Something new is afoot at Union Square in New York City. Union Square is the home of East End Temple (EET), a Reform synagogue that has begun hosting Cordoba House Jumu’ah prayer every Friday. EET has already been renting space to the Cordoba House Sunday School, but the relation between the two communities—one Muslim, the other Jewish—is evolving into much more than a landlord/tenant agreement. We have embarked on a journey of mutual discovery, towards a future together that is still to emerge. Part of that journey has been a combined course in Judaism and Islam, taught together by Imam Feisal and the spiritual leader of the East End Temple, Rabbi Josh Stanton.
The two-session class met on Thursday, February 8 and February 15, 2018. About twenty participants drawn from both communities gathered for the evening classes at EET. Rabbi Stanton observed about Thursday that, of itself, it carries no special significance for either faith tradition, but the Jews and Muslims gathered together on those two Thursdays sanctified the day by their intention to welcome each other into their hearts. And, so they did!

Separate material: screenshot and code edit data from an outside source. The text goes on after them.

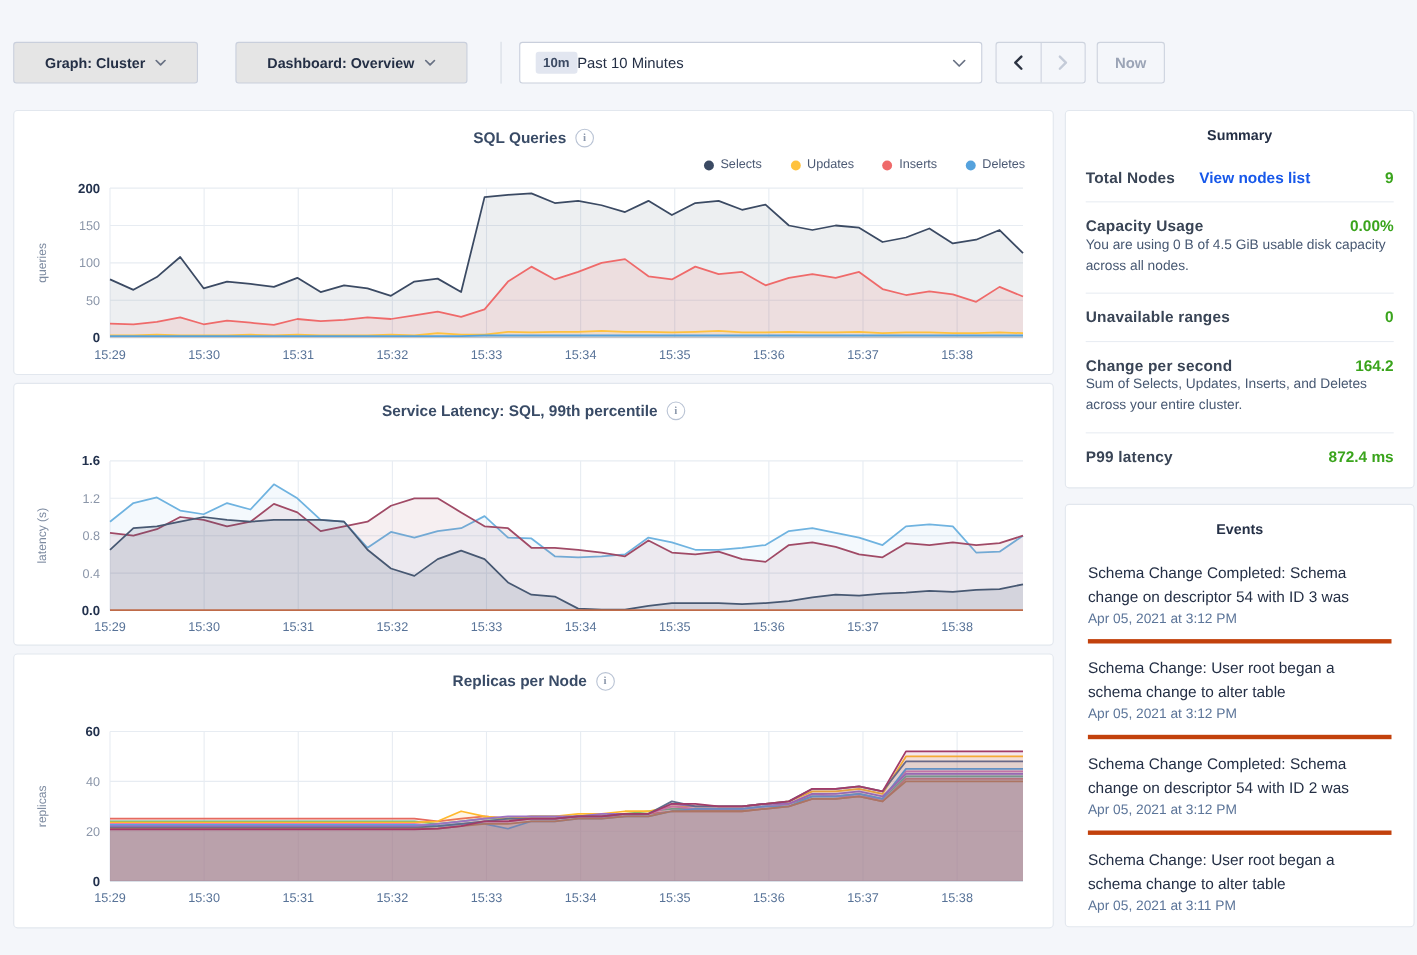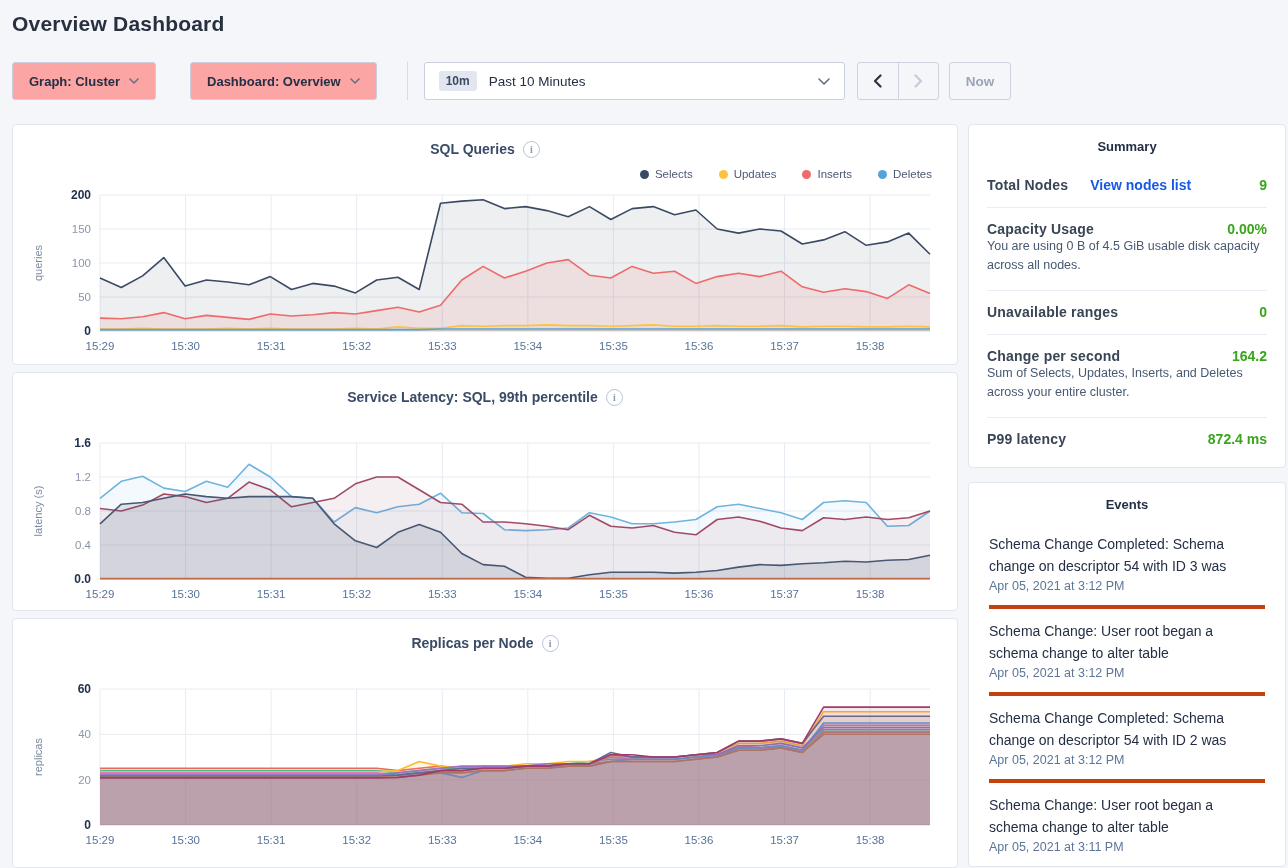--- a/index.html
+++ b/index.html
@@ -8,33 +8,33 @@
     background: #f4f6fa;
     font-family: "Liberation Sans", sans-serif;
     color: #242f45;
   }
   .page { padding: 12px 2px 0 12px; }
   .page-title { font-size: 21px; font-weight: 700; color: #28303f; letter-spacing: .2px; }
 
   
   .toolbar { display: flex; align-items: center; margin-top: 26px; height: 38px; }
   .tb-btn {
-    display: inline-flex; align-items: center; gap: 9px; background: #fca5a5;
-    border: 1px solid #c9cfdc; border-radius: 3px; height: 38px; padding: 0 16px;
+    display: inline-flex; align-items: center; gap: 9px; background: #e5e5e5;
+    border: 1px solid #c9cfdc; border-radius: 3px; height: 38px; padding: 0 28px;
     font-size: 13px; font-weight: 700; color: #242f45; cursor: pointer;
   }
   .tb-btn + .tb-btn { margin-left: 34px; }
   .tb-divider { width: 1px; height: 38px; background: #d6dbe4; margin: 0 16px 0 30px; }
   .time-select {
     display: flex; align-items: center; background: #fff; border: 1px solid #c9cfdc;
     border-radius: 3px; height: 38px; width: 421px; padding: 0 14px; cursor: pointer;
   }
   .time-badge {
     background: #e2e6f0; color: #3c4a63; font-size: 12px; font-weight: 700;
-    border-radius: 3px; padding: 3px 7px; margin-right: 12px;
+    border-radius: 3px; padding: 3px 7px; 
   }
   .time-label { font-size: 13.5px; font-weight: 400; color: #242f45; flex: 1; }
   .pager { display: flex; margin-left: 12px; border: 1px solid #cdd3de; border-radius: 3px; background: #fff0; height: 38px; }
   .pager-btn { width: 40px; height: 36px; display: flex; align-items: center; justify-content: center; cursor: pointer; }
   .pager-btn + .pager-btn { border-left: 1px solid #cdd3de; }
   .now-btn {
     margin-left: 10px; height: 38px; padding: 0 16px; border: 1px solid #cdd3de;
     border-radius: 3px; font-size: 13.5px; font-weight: 700; color: #9ba4b6; background: transparent;
     display: flex; align-items: center; cursor: default;
   }
@@ -79,21 +79,20 @@
   .event-item { padding: 11px 0 12px 0; border-top: 4px solid #c2410c; }
   .event-item.first { border-top: none; }
   .event-text { font-size: 14px; color: #242f45; line-height: 1.58; max-width: 252px; }
   .event-time { margin-top: 2px; font-size: 12.5px; color: #5c7599; }
 </style>
 </head>
 <body>
 
 <div class="page">
 
-  <div class="page-title">Overview Dashboard</div>
 
   <div class="toolbar">
     <button class="tb-btn">
       <span>Graph: Cluster</span>
       <svg width="10" height="6" viewBox="0 0 10 6">
           <path d="M1 1l4 4 4-4" fill="none" stroke="#687183" stroke-width="1.6" stroke-linecap="round" stroke-linejoin="round"></path>
         </svg>
     </button>
     <button class="tb-btn">
       <span>Dashboard: Overview</span>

The two spiritual leaders wove together a tapestry of friendship between Islam and Judaism. Judaism would never have survived, commented the Rabbi, had the medieval Muslim Abbasids not hosted centers of Jewish learning in Baghdad; to which the Imam rejoined, Muslims would never have had their workable regimen of prayer had not Moses advised Muhammad, during the Prophet’s Night Journey, to recommend to God five-times daily prayer, over the 50 God had at first commanded. The teachers commented on ways Judaism and Islam reflect each other and affirm the validity of other faiths.
Students and teachers together plumbed deep questions about the afterlife, why we suffer in this life, and the one God of all religions overseeing this life and the next. In the warmth of the exchange, the classes foretold a new and evolving community of God-believers of all faiths.